#### Data under study ####
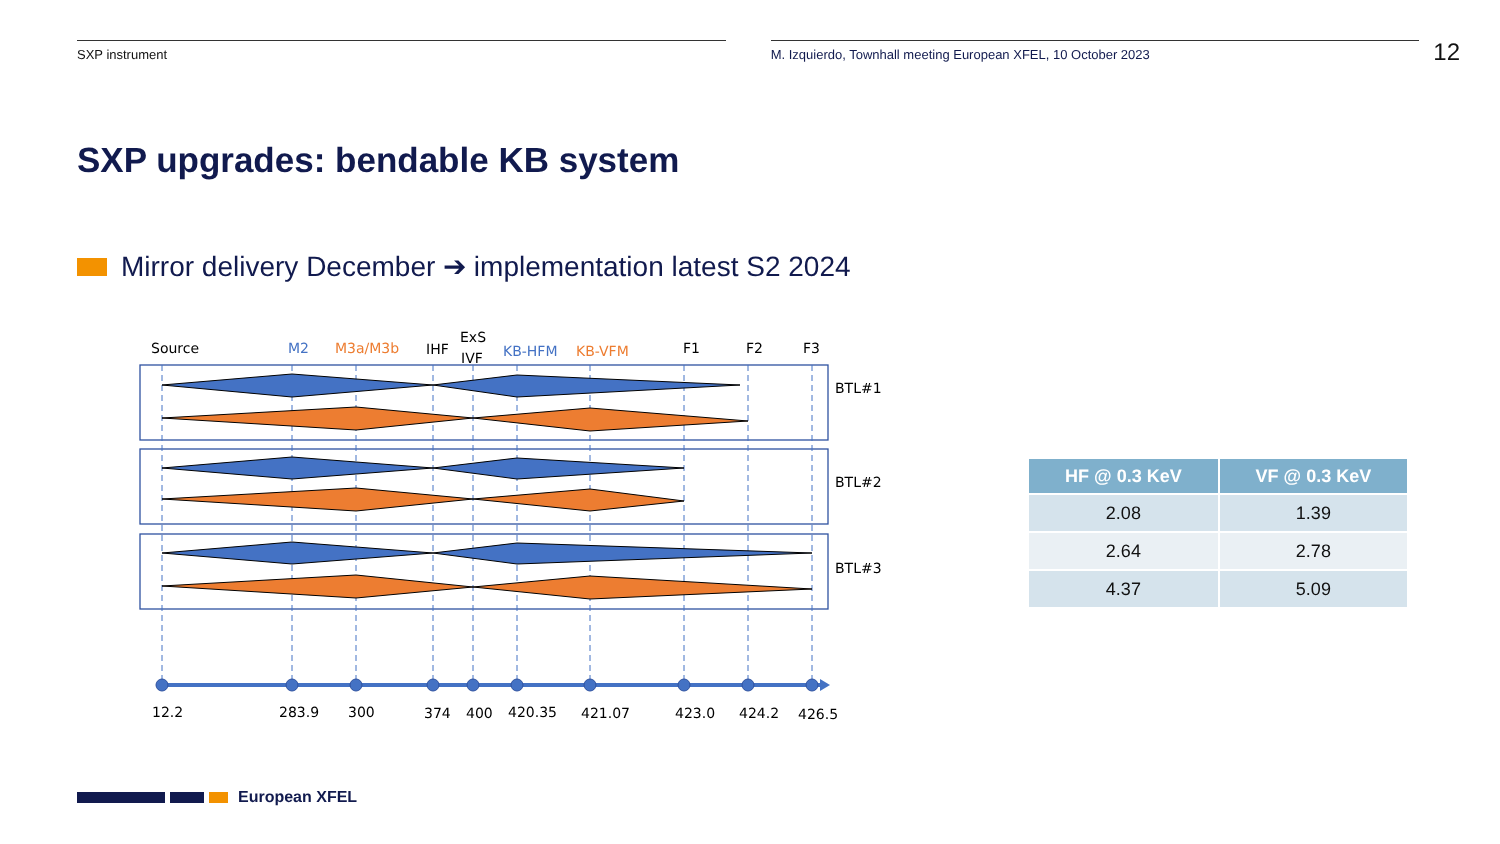SXP instrument M. Izquierdo, Townhall meeting European XFEL, 10 October 2023
12
SXP upgrades: bendable KB system
Mirror delivery December ➔ implementation latest S2 2024
Source
M2
M3a/M3b
IHF
ExS
IVF
KB-HFM
KB-VFM
F1
F2
F3
BTL#1
BTL#2
BTL#3
12.2
283.9
300
374
400
420.35
421.07
423.0
424.2
426.5
| HF @ 0.3 KeV | VF @ 0.3 KeV |
| --- | --- |
| 2.08 | 1.39 |
| 2.64 | 2.78 |
| 4.37 | 5.09 |
European XFEL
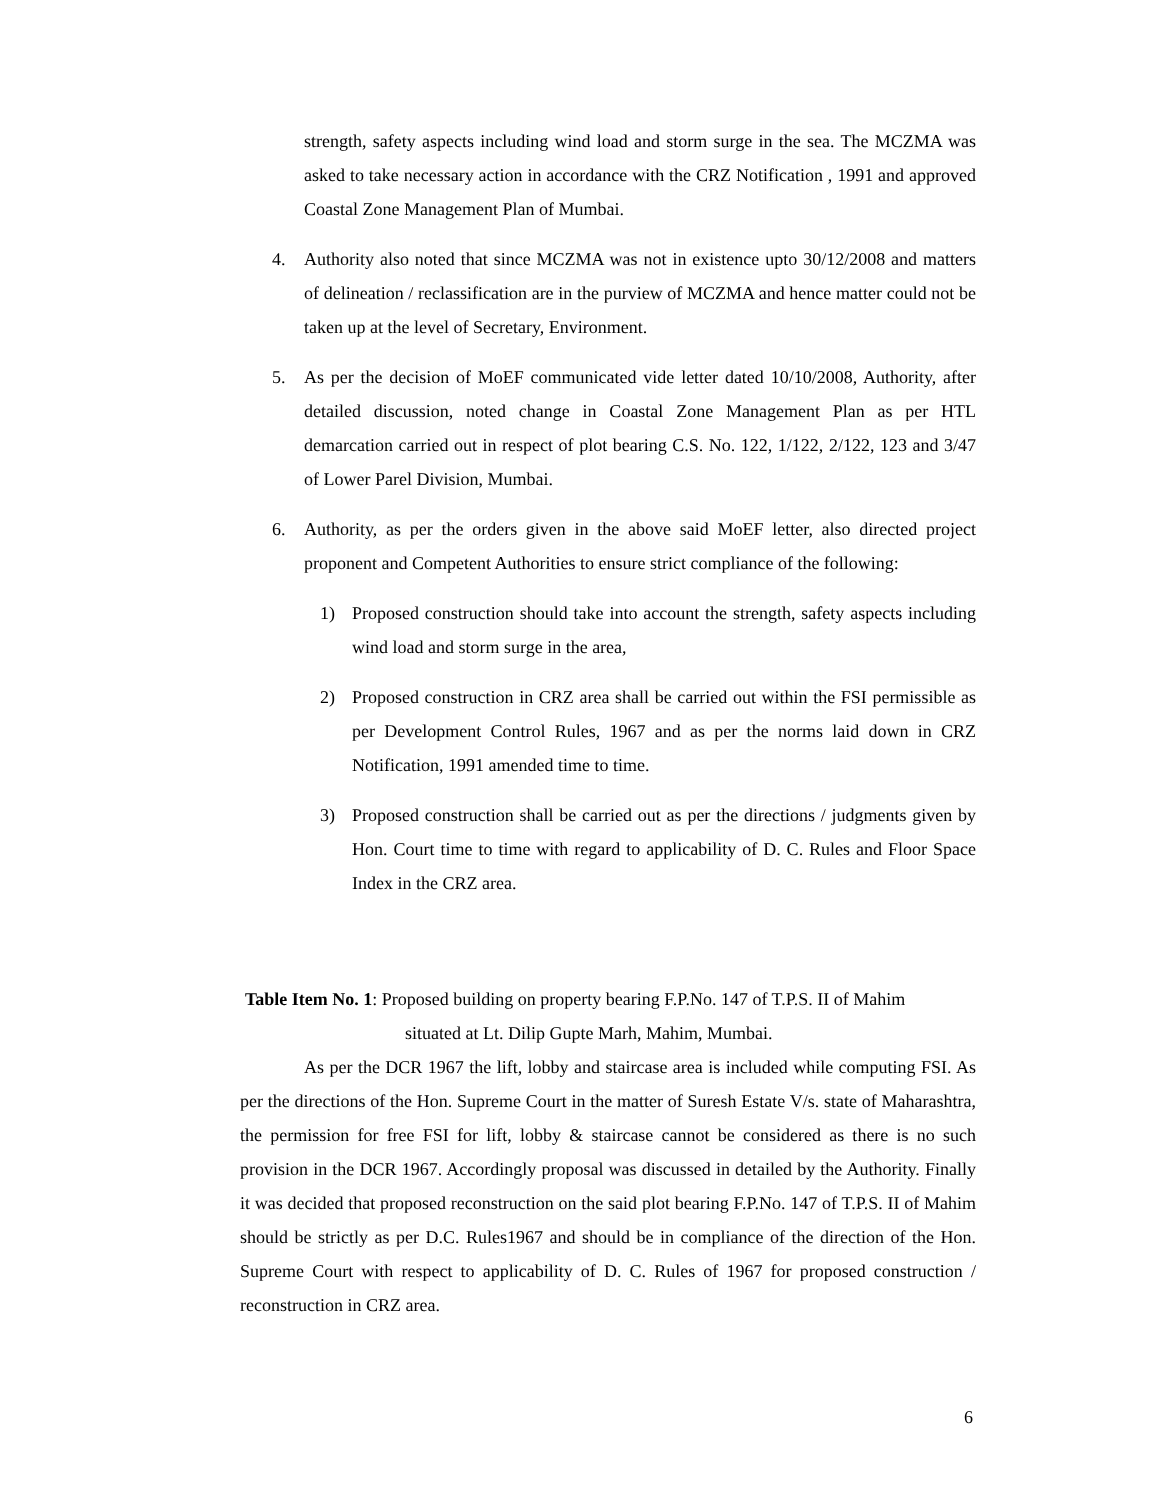strength, safety aspects including wind load and storm surge in the sea. The MCZMA was asked to take necessary action in accordance with the CRZ Notification , 1991 and approved Coastal Zone Management Plan of Mumbai.
4. Authority also noted that since MCZMA was not in existence upto 30/12/2008 and matters of delineation / reclassification are in the purview of MCZMA and hence matter could not be taken up at the level of Secretary, Environment.
5. As per the decision of MoEF communicated vide letter dated 10/10/2008, Authority, after detailed discussion, noted change in Coastal Zone Management Plan as per HTL demarcation carried out in respect of plot bearing C.S. No. 122, 1/122, 2/122, 123 and 3/47 of Lower Parel Division, Mumbai.
6. Authority, as per the orders given in the above said MoEF letter, also directed project proponent and Competent Authorities to ensure strict compliance of the following:
1) Proposed construction should take into account the strength, safety aspects including wind load and storm surge in the area,
2) Proposed construction in CRZ area shall be carried out within the FSI permissible as per Development Control Rules, 1967 and as per the norms laid down in CRZ Notification, 1991 amended time to time.
3) Proposed construction shall be carried out as per the directions / judgments given by Hon. Court time to time with regard to applicability of D. C. Rules and Floor Space Index in the CRZ area.
Table Item No. 1: Proposed building on property bearing F.P.No. 147 of T.P.S. II of Mahim
situated at Lt. Dilip Gupte Marh, Mahim, Mumbai.
As per the DCR 1967 the lift, lobby and staircase area is included while computing FSI. As per the directions of the Hon. Supreme Court in the matter of Suresh Estate V/s. state of Maharashtra, the permission for free FSI for lift, lobby & staircase cannot be considered as there is no such provision in the DCR 1967. Accordingly proposal was discussed in detailed by the Authority. Finally it was decided that proposed reconstruction on the said plot bearing F.P.No. 147 of T.P.S. II of Mahim should be strictly as per D.C. Rules1967 and should be in compliance of the direction of the Hon. Supreme Court with respect to applicability of D. C. Rules of 1967 for proposed construction / reconstruction in CRZ area.
6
####
Your response should contain each line of the entries above that holds the string "shall".

2) Proposed construction in CRZ area shall be carried out within the FSI permissible as per Development Control Rules, 1967 and as per the norms laid down in CRZ Notification, 1991 amended time to time.
3) Proposed construction shall be carried out as per the directions / judgments given by Hon. Court time to time with regard to applicability of D. C. Rules and Floor Space Index in the CRZ area.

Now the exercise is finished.